O’Reilly happens to be a critical care physician at the University of Vermont. “The worst part wasn’t the money we owed,” he said of the $4,792 bill. “The worst part was that the denial letters were meaningless, mostly gobbledygook pages.” He filed two appeals, so far without success.

Some rejections are, of course, well regarded, and some insurers deny just 2 percent of claims, the KFF study found. But the increase in denials, and the often strange reasons offered, could be explained, in part, by a ProPublica investigation into the insurance giant Cignaan, with 170 million customers worldwide.

ProPublica’s investigation, released in March, found that an automated system, called PXDX, allowed Cigna’s medical reviewers to sign off on 50 charts in 10 seconds, presumably without examining patients’ medical records.

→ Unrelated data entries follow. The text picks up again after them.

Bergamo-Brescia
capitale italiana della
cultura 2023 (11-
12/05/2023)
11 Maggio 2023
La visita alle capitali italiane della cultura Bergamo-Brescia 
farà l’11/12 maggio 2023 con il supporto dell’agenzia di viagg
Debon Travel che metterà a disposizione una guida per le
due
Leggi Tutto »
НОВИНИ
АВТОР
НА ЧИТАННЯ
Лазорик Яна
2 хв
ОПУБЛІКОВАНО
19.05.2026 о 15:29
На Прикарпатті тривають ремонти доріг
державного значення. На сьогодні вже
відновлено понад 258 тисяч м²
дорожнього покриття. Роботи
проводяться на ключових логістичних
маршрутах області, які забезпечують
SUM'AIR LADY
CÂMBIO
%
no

Decades ago, insurer reviews were reserved for a small fraction of expensive treatments to make sure providers weren’t ordering with an eye to profit instead of patient needs.

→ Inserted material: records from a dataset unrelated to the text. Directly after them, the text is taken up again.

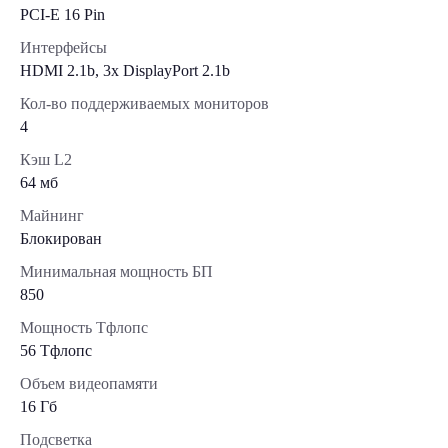
PCI-E 16 Pin
Интерфейсы
HDMI 2.1b, 3x DisplayPort 2.1b
Кол-во поддерживаемых мониторов
4
Кэш L2
64 мб
Майнинг
Блокирован
Минимальная мощность БП
850
Мощность Тфлопс
56 Тфлопс
Объем видеопамяти
16 Гб
Подсветка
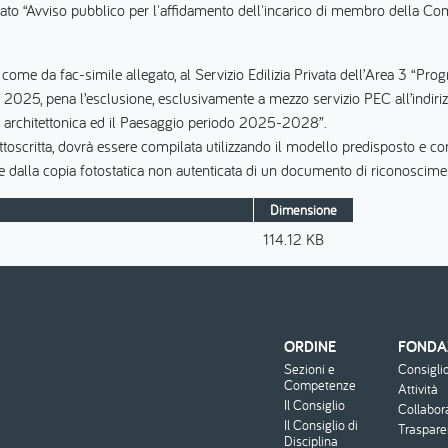
to “Avviso pubblico per l'affidamento dell'incarico di membro della Com
ome da fac-simile allegato, al Servizio Edilizia Privata dell’Area 3 “Progra
 2025, pena l’esclusione, esclusivamente a mezzo servizio PEC all’indiri
à architettonica ed il Paesaggio periodo 2025-2028”.
oscritta, dovrà essere compilata utilizzando il modello predisposto e co
he dalla copia fotostatica non autenticata di un documento di riconosciment
Dimensione
114.12 KB
ORDINE
FONDA
Menu
Sezioni e
Consigli
footer
Competenze
Attività
Il Consiglio
Collabor
Il Consiglio di
Traspar
Disciplina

These reviews and denials have now come down to the most mundane medical interventions and needs, including things like asthma inhalers or heart medicine that a patient has been taking for months or years. What is approved or denied may be based on an insurer’s changing contracts with drug and device manufacturers rather than optimal patient treatment.

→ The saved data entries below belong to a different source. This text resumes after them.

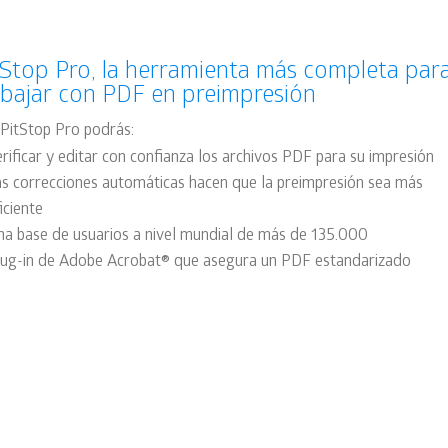
tStop Pro, la herramienta más completa par
abajar con PDF en preimpresión
PitStop Pro podrás:
rificar y editar con confianza los archivos PDF para su impresión
as correcciones automáticas hacen que la preimpresión sea más
iciente
na base de usuarios a nivel mundial de más de 135.000
lug-in de Adobe Acrobat® que asegura un PDF estandarizado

Automation makes reviews cheap and easy. A 2020 study estimated that automated claims processing saves US insurers more than $11 billion annually.

But disputing a denial can take patients and doctors hours of time. Many people lack the knowledge or stamina to take on the task, unless the bill is particularly large or the treatment obviously life-saving. And the process for larger claims is often fabulously complicated.

The Affordable Care Act clearly stated that HHS “must” collect denial data from private health insurers and group health plans and should make that information publicly available. (Who would pick a plan that denied half of patient claims?) The data should also be available to state insurance commissioners, who share oversight duties with HHS and seek to curb abuse.

To date, that information gathering has been haphazard and limited to a small subset of plans, and the data isn’t verified to ensure it’s complete, according to Karen Pollitz, a senior member of KFF and one of the authors of the KFF study. Data-driven federal oversight and enforcement is, therefore, more or less non-existent.

HHS did not respond to requests for comment for this article.

The government has the power and duty to put an end to the fire hose of reckless denial that harms patients financially and medically. Thirteen years after the approval of the ACA, perhaps the time has come to begin the investigation and enforcement of the mandate.